Three Layer Architecture: Production systems typically implement detection in three stages. First, a metrics collection layer runs lightweight profiling jobs that compute row counts, null ratios, distinct counts, and distribution statistics. These profilers execute immediately after each pipeline step, adding 30 to 90 seconds of overhead. Second, a feature store maintains historical metrics as time series, storing 90 to 365 days of data. Third, detection algorithms (rules, statistical models, or ML services) consume these time series and emit anomaly decisions.

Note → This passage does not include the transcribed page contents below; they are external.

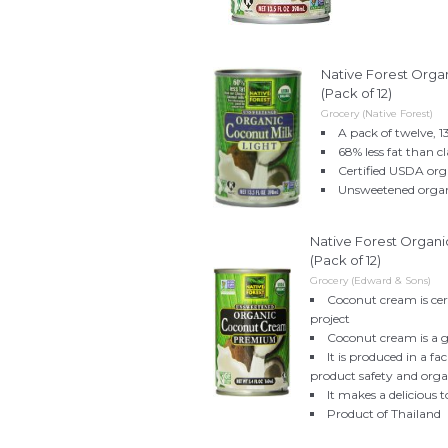
Native Forest Orga
(Pack of 12)
Grocery (Native Forest)
A pack of twelve, 1
68% less fat than c
Certified USDA org
Unsweetened organ
Native Forest Organ
(Pack of 12)
Grocery (Edward & Sons)
Coconut cream is cer
project
Coconut cream is a g
It is produced in a f
product safety and orga
It makes a delicious 
Product of Thailand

Real World Example: An e-commerce company runs hourly batch jobs aggregating orders per store into a fact table, typically writing 5 to 6 million rows per hour. Immediately after each batch completes, a profiling job computes row count, distinct store count, average order value, and 95th percentile order value, completing in under 60 seconds. Using 30 days of history, the detector predicts row count should be between 4.8 and 6.2 million. When a deployment bug excludes one country and row count drops to 3.5 million, detection fires within 5 minutes and automatically halts dependent jobs, preventing corrupt aggregates from reaching dashboards and ML models.

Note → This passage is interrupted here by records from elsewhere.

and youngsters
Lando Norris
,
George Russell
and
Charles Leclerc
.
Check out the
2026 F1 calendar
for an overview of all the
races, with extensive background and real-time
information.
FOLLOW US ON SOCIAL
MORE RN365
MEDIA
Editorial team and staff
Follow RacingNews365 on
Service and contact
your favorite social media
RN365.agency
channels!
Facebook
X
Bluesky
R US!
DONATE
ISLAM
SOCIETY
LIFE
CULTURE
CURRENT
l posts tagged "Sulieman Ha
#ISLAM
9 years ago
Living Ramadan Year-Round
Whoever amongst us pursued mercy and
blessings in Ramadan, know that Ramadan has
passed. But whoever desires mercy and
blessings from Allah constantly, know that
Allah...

Streaming vs Batch Trade-off: Salesforce moved from batch based checks (finding problems in days) to streaming detection (alerts in minutes) by building detectors on top of their log pipeline. They process metrics with p99 latency below 2 minutes, enabling SRE style response times. However, streaming requires stateful processing, careful backpressure management, and 3x to 5x more infrastructure cost compared to batch detection that runs once per hour.
1
Ingest Layer: Monitor event rates per topic, schema versions, parsing errors. Catch upstream bugs within minutes using streaming detection at p95 latency under 2 minutes.
2
Transformation Layer: Profile intermediate tables for row counts, join drop rates, distribution shifts. Detect when a join unexpectedly drops 30% of keys due to logic bugs.
3
Warehouse Layer: Monitor business aggregates like daily revenue, order conversion rate, active devices. Alert on metric shifts that indicate real business problems.
💡 Key Takeaways
✓Three layer architecture separates concerns: metrics collection (30 to 90s overhead per job), historical storage (90 to 365 days), and detection algorithms
✓Detection spans ingest (event rates, schemas), transformation (row counts, join quality), and warehouse (business metrics), each with different latency requirements
✓Streaming detection enables under 2 minute alerts at 100k events/sec but costs 3x to 5x more than batch detection that runs once per hour
✓Production systems add 30 to 90 seconds of profiling overhead per batch, writing metrics to time series stores for model training and anomaly comparison
📌 Examples
1E-commerce hourly jobs write 5 to 6M rows per store aggregation. Profiler computes metrics in under 60 seconds. Detector compares against 30 day baseline (4.8M to 6.2M expected range). When bug drops count to 3.5M, alert fires within 5 minutes total.
2Salesforce streams metrics from log pipeline with p99 latency under 2 minutes, enabling operational response. They batch requests to ML model service and use horizontal scaling behind load balancers to handle metric volume.
3IoT system splits work: Raspberry Pi devices run simple range checks locally with millisecond response, forward summarized metrics to cloud for heavy models analyzing trends over hundreds of devices.